Raising the Limit on Capital Loss Write-Offs
October 16, 2002
While some members of Congress are engaged in pre-election posturing on the economy, the House may take up a plan that could give the economy a real boost, observers say. One part of the plan by House Ways and Means Chairman Bill Thomas (R.-Calif.) would raise the amount of capital losses investors can write off against the taxes from $3,000 to $8,250.
It may sound like a small thing, but it isn't.
- As the Institute for Research on the Economics of Taxation has noted, the current $3,000 limit was put in place in 1978.
- Just to keep place with inflation, it should be at least $9,000 by now.
- In fact, if changes in market indexes were included, it should jump to $30,000.

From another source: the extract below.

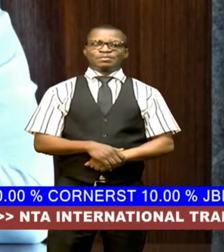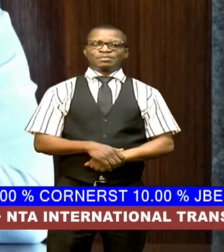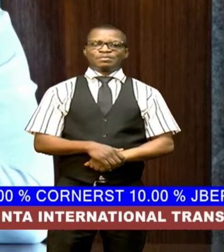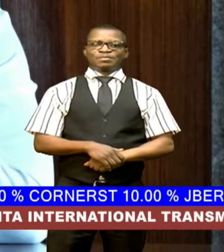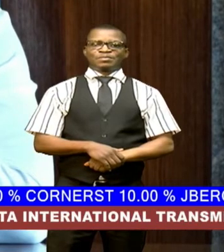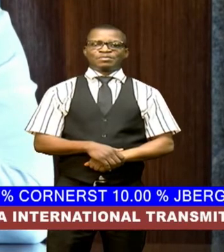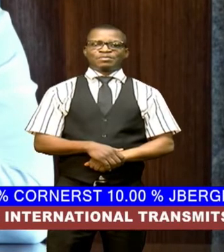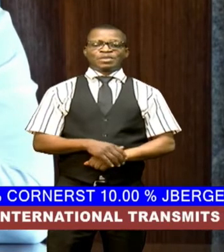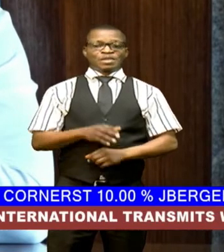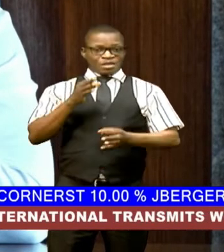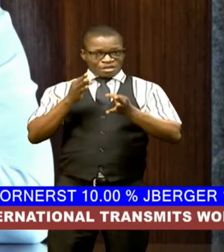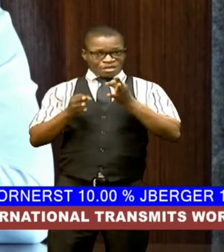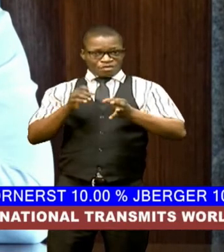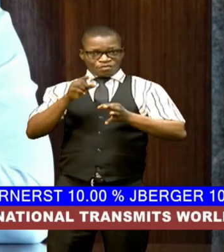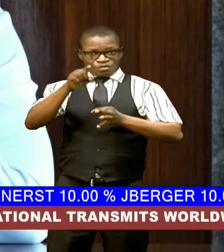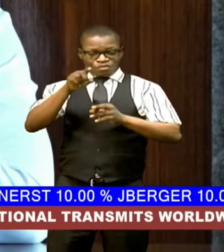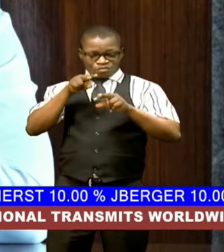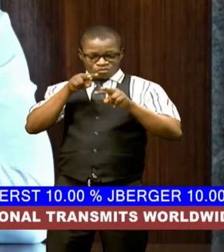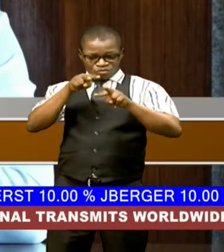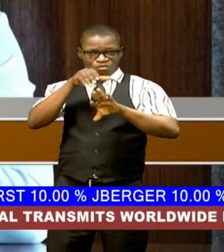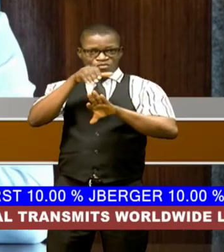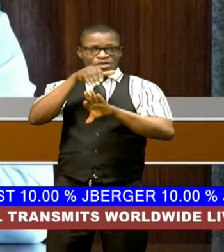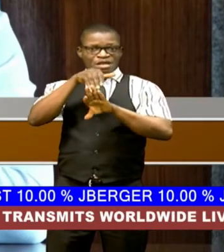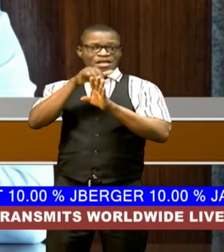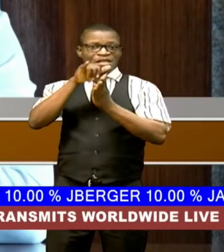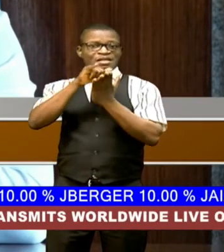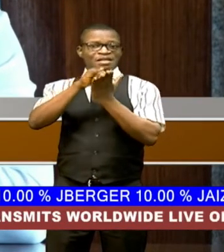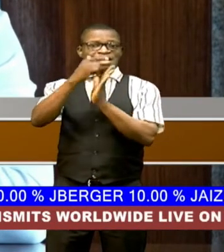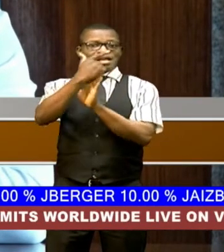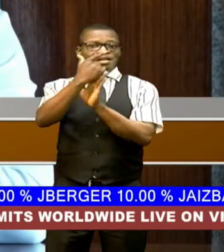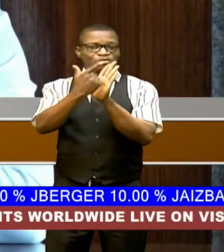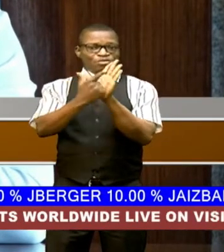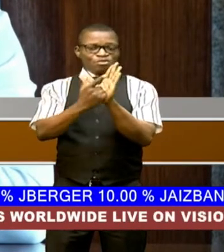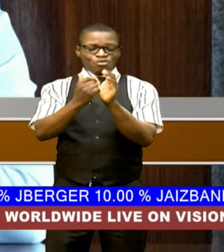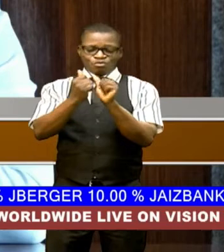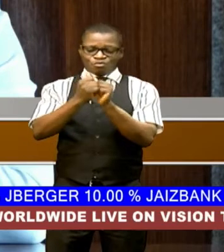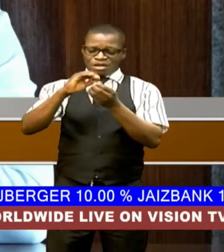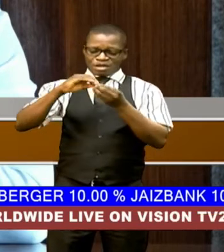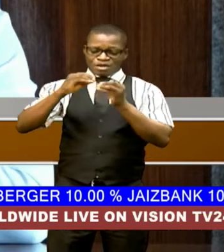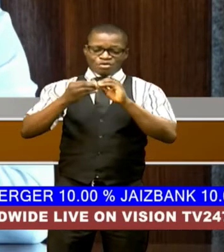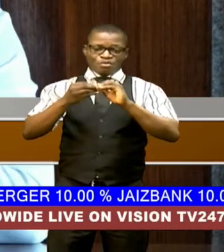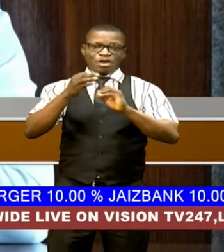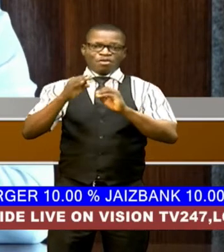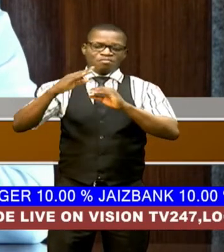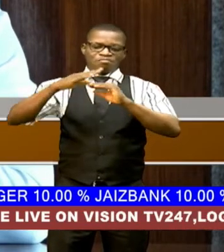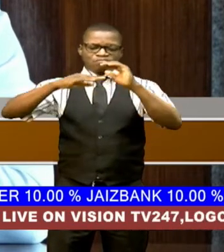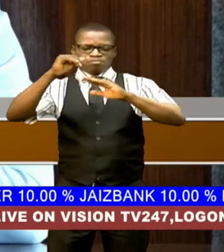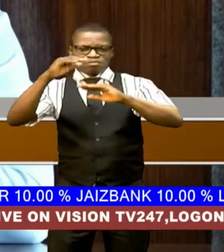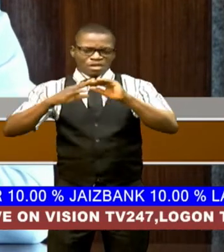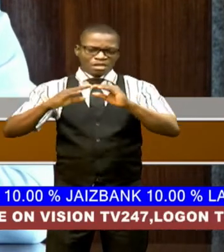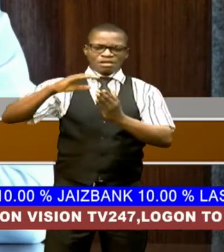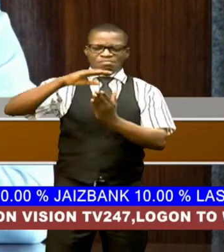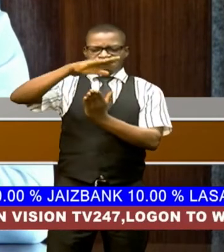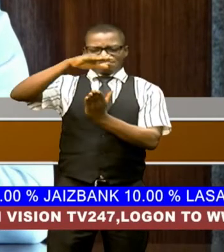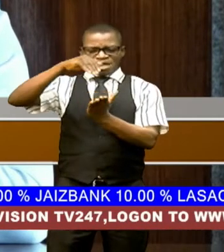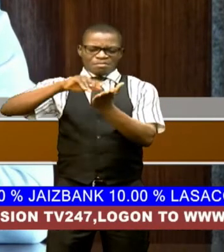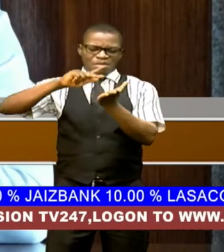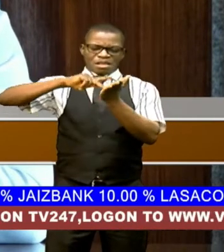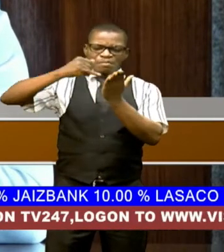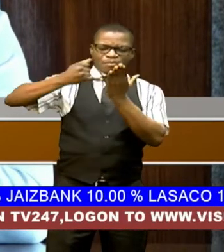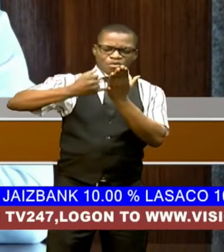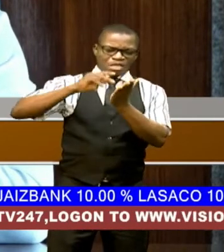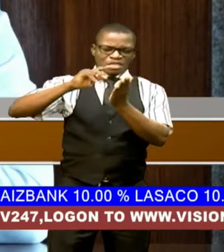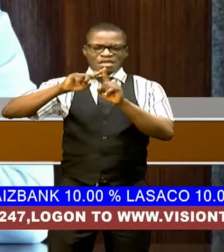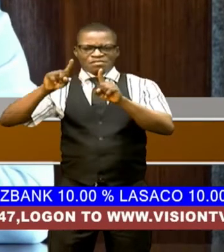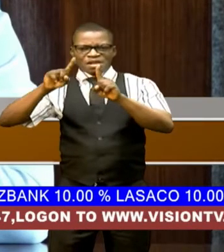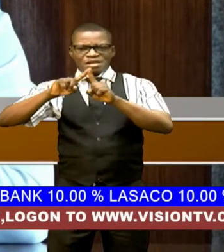if we look at the provisions in that act and the number of infrastructure and capital projects proposed proposed by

- People can write off more than $3,000 now of course -- but it must be spread out over a number of years, meaning the taxpayer gets a smaller write-off, because a dollar tomorrow is always worth less than a dollar earned today.

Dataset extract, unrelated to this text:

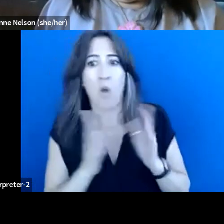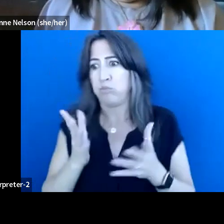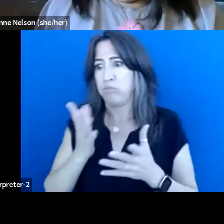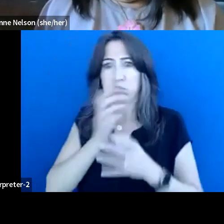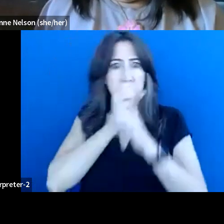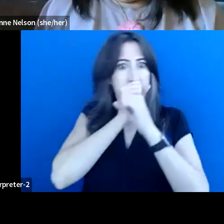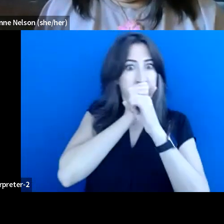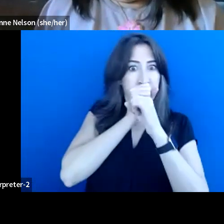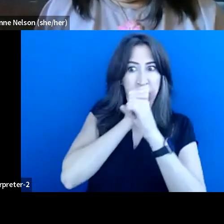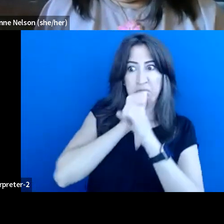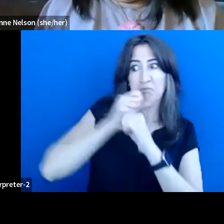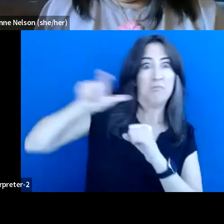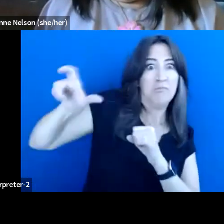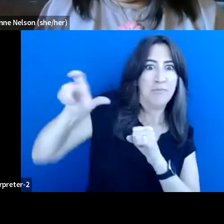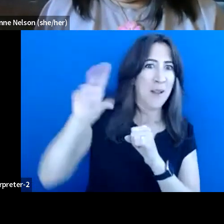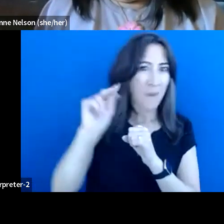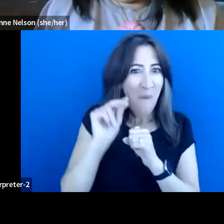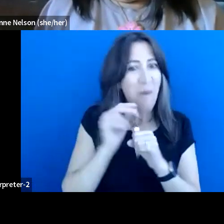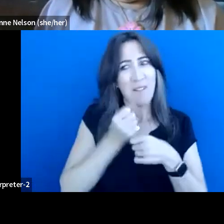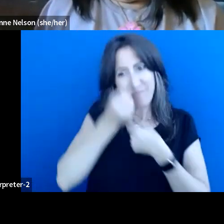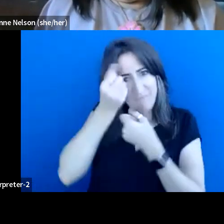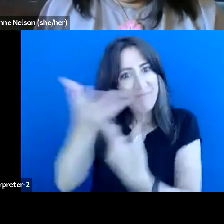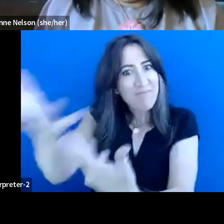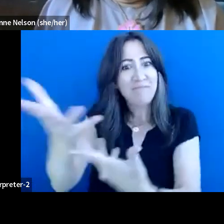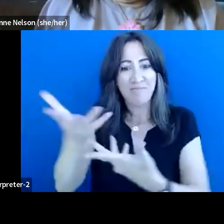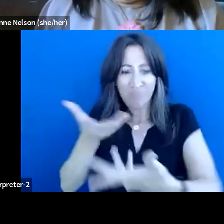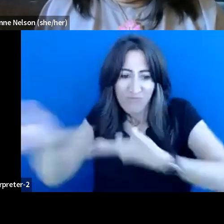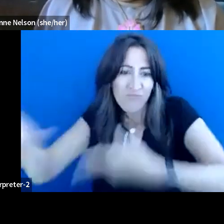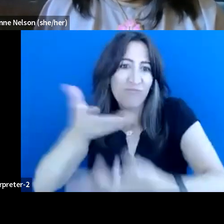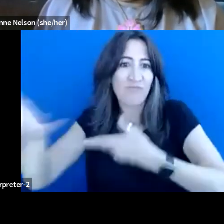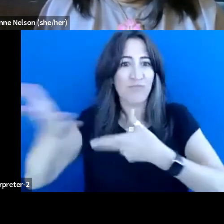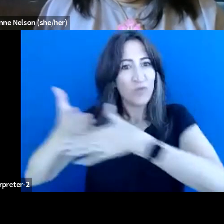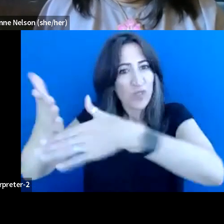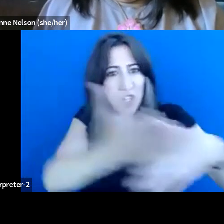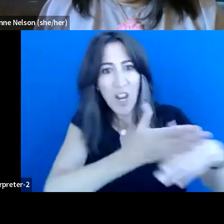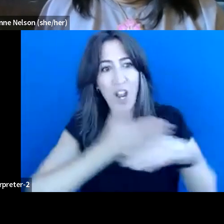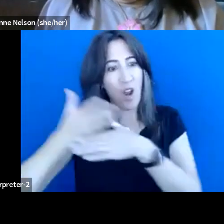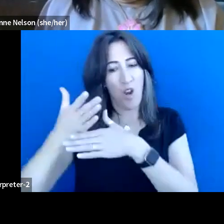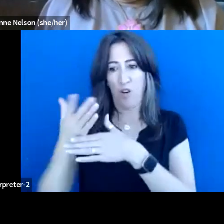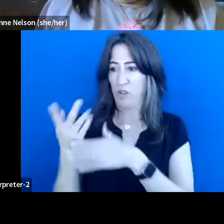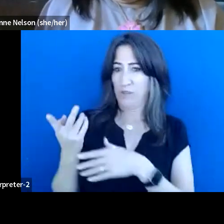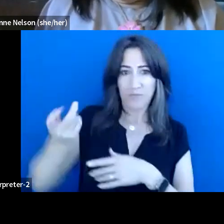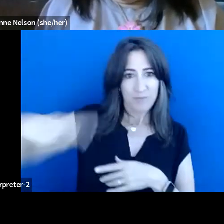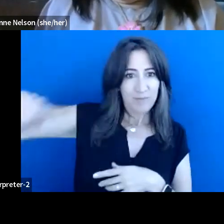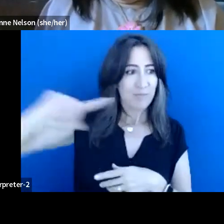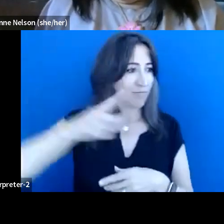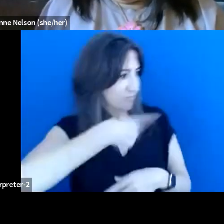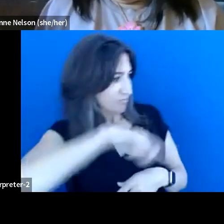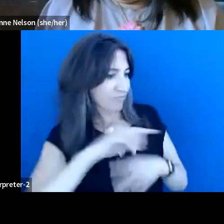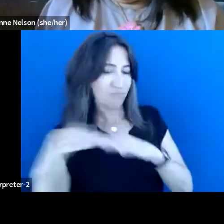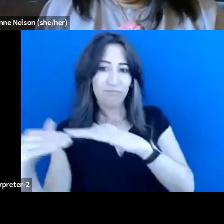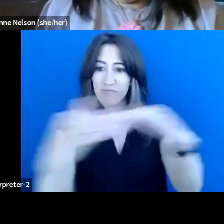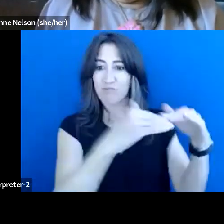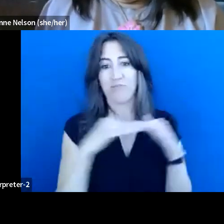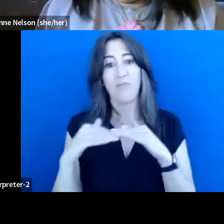ourselves. We want to make sure that other communities understand this approach. And I think it's, uh, you know, well, we're at year one,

Proponents argue that by making future losses less burdensome, it would make stocks more attractive and less risky. That would mean more savings and investment, and would affect a large number of taxpayers. Capital gains taxes are increasingly a fact of life for middle-class families. Fifty percent of all Americans own share, and roughly 40 percent of all mutual fund owners have incomes less than $50,000.